POLITIQUE
26/06/2020 11:07 EDT | Actualisé 26/06/2020 13:48 EDT

Anglade somme le gouvernement d'imposer le port du masque dans les transports en commun

«On a déjà eu des résultats assez catastrophiques. L’idée maintenant, c’est qu’on soit capable d’être mieux préparés.»

Jacques Boissinot/PC
Dominique Anglade, 3 juin 2020 

Québec doit arrêter de “tergiverser” et rendre le port du masque obligatoire dans les transports en commun, tranche la cheffe du Parti libéral du Québec, Dominique Anglade.

En entrevue, elle dit ne pas comprendre pourquoi le Québec n’a pas encore emboîté le pas à Toronto qui, le 11 juin, décrétait l’obligation de porter le masque dans les transports collectifs dès le 2 juillet.

Cela est d’autant plus incompréhensible que le directeur de santé publique du Québec, Horacio Arruda, s’est récemment dit “préoccupé” par le relâchement des Québécois qui se déconfinent, dit-elle.

Même s’il s’inquiète du relâchement, le Dr Arruda n’a toujours pas imposé le masque dans les transports en commun. Il a toutefois affirmé, jeudi, étudier cette possibilité de “très très près”.

“Je ne veux pas faire d’annonce aujourd’hui par rapport à ça. Mais disons que, dans nos intentions, c’est quelque chose qu’on regarde beaucoup”, a-t-il déclaré en point de presse.

“Il nous le dit, il nous dit: “Je suis très préoccupé par le relâchement des mesures”. Bien si vous êtes très préoccupé, posez le geste qui s’impose”, a réagi Mme Anglade, incrédule.

Être mieux préparés

L’idée, selon Mme Anglade, est d’être mieux préparés dans l’éventualité d’une deuxième vague de COVID-19.

“Là-dessus, la science a démontré qu’on était mieux protégés dans des endroits où on n’est pas capable de maintenir une distance avec un port du masque”, insiste-t-elle, accentuant la pression sur les autorités.

La science a démontré qu’on était mieux protégés dans des endroits où on n’est pas capable de maintenir une distance avec un port du masque.Dominique Anglade, chef du PLQ

Québec doit “minimalement” obliger le port du masque dans les transports collectifs, tels que les trains de banlieue, le métro et les autobus, croit-elle.

Ensuite, la cheffe libérale ne s’oppose pas à ce que, suivant une analyse de la santé publique, l’obligation de porter un masque soit élargie à d’autres secteurs.

Dans tous les cas, la question du port du masque obligatoire dans les transports en commun aurait déjà dû être réglée au Québec, estime Dominique Anglade.

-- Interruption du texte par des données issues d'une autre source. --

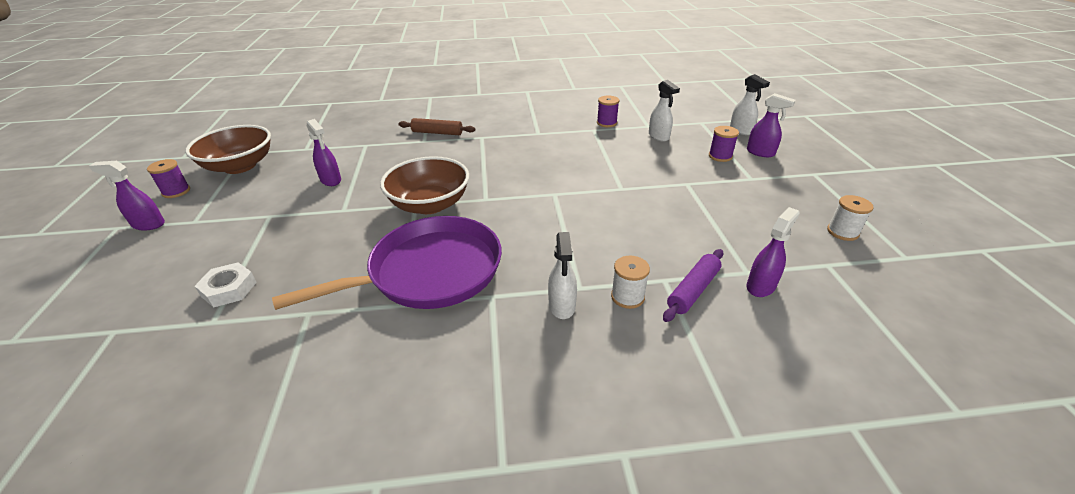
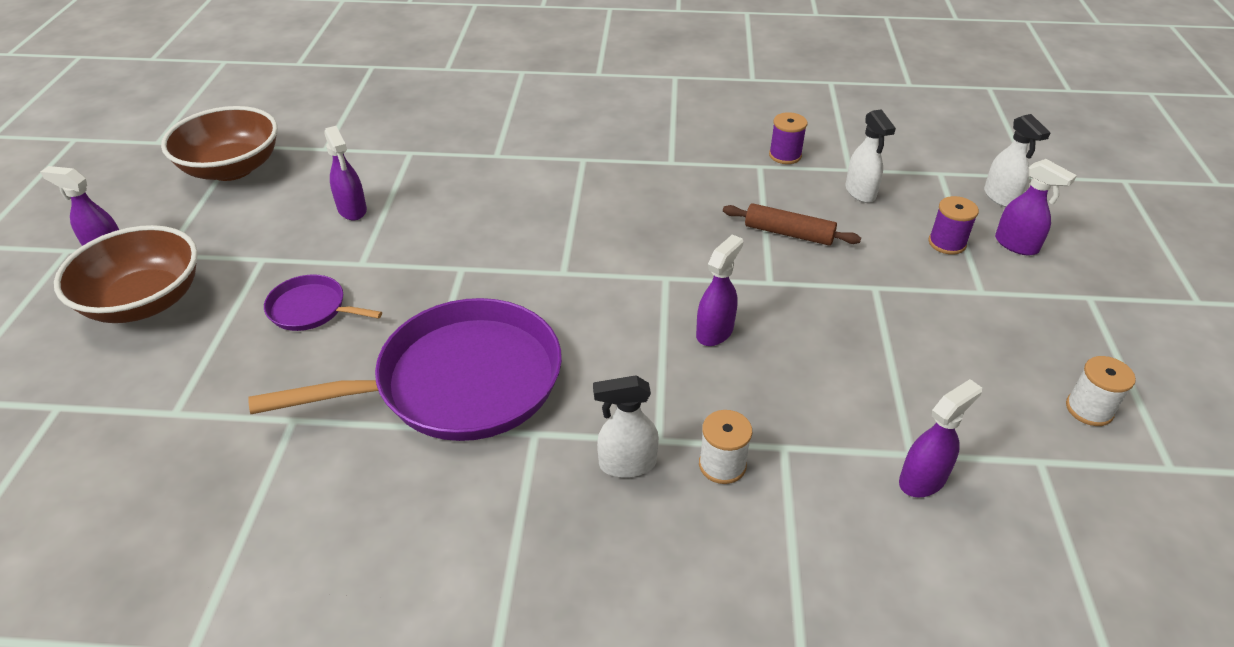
camera: 10 degrees right, 5 degrees up
(176, 191) = (145, 201): purple spool -> none
(229, 289) = (199, 368): white nut -> none
(311, 241) = (311, 309): none -> purple pan
(430, 204) = (482, 271): brown bowl -> brown bowl (144, 302)
(437, 133) = (519, 142): brown rolling pin -> brown rolling pin (789, 233)
(562, 306) = (626, 464): white spray bottle -> white spray bottle turned 75 degrees clockwise
(596, 220) = (715, 331): none -> purple spray bottle
(693, 290) = (819, 470): purple rolling pin -> none

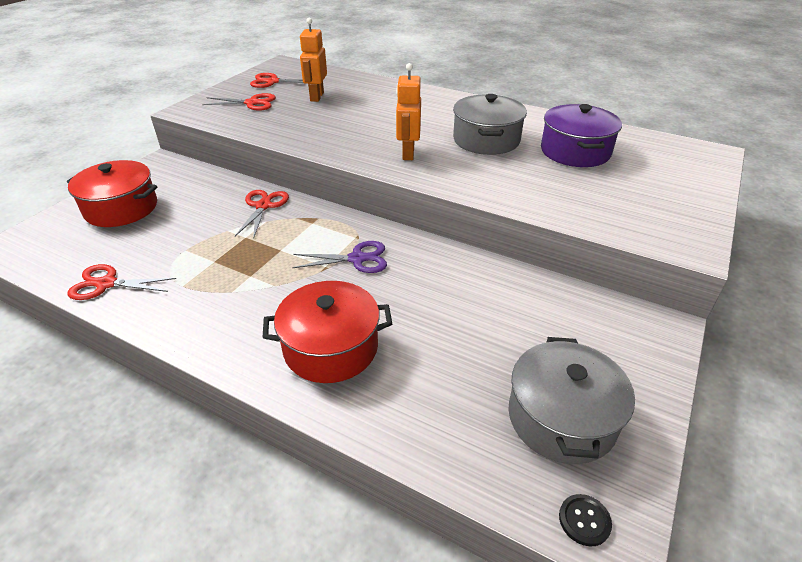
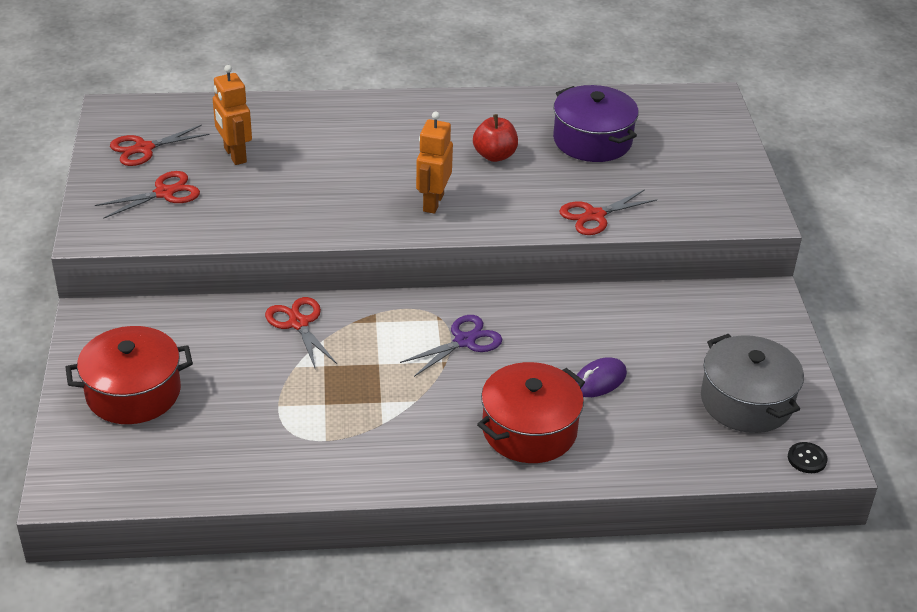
camera: 35 degrees left, 0 degrees up
(106, 284) = (244, 473): red scissors -> red scissors (594, 216)
(408, 153) = (433, 202): orange robot -> orange robot turned 45 degrees clockwise
(432, 333) = (599, 381): none -> purple mouse
(486, 140) = (494, 155): grey pot -> red apple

“Je ne comprends pas qu’on soit encore en train de tergiverser sur le port du masque obligatoire dans les transports en commun. Je ne comprends pas!” a-t-elle lancé.

“On a déjà eu des résultats assez catastrophiques. L’idée maintenant, c’est qu’on soit capable d’être mieux préparés.

“S’il y a une raison pour laquelle on se retrouve dans cette situation-là aujourd’hui, c’est justement parce qu’on n’a pas été assez bien préparés”, a-t-elle ajouté.

Proposition du PQ

Le Parti québécois (PQ) avait proposé, le 13 mai dernier, le port du masque obligatoire dans les transports collectifs et lieux publics de Montréal.

Le chef intérimaire du PQ, Pascal Bérubé, avait alors demandé au gouvernement de faire preuve de “leadership” et de protéger les citoyens de Montréal et des banlieues, plus touchés par la pandémie.

“Moi, je vais vous en donner une position claire du Parti québécois: à partir de maintenant, que le port du masque soit obligatoire dans tous les services de transport en commun et dans les lieux publics à Montréal”, avait déclaré M. Bérubé en point de presse à l’Assemblée nationale.

“C’est la position du Parti québécois. Alors, rien n’empêche le gouvernement du Québec de décréter ça dans les prochains jours ou les prochaines heures, et on va l’appuyer fortement”, avait-il ajouté.

Selon un sondage de l’Association médicale canadienne publié vendredi, le port du masque semble être la mesure préventive la moins suivie, en particulier par les jeunes.

Seulement 42 % des Québécois interrogés ont affirmé porter le masque de façon régulière dans les lieux publics depuis le début de la crise, dont à peine 27 % des personnes âgées de 18 à 34 ans.

D’autre part, 74 % des Québécois anticipent une seconde vague de COVID-19 au cours des prochains mois.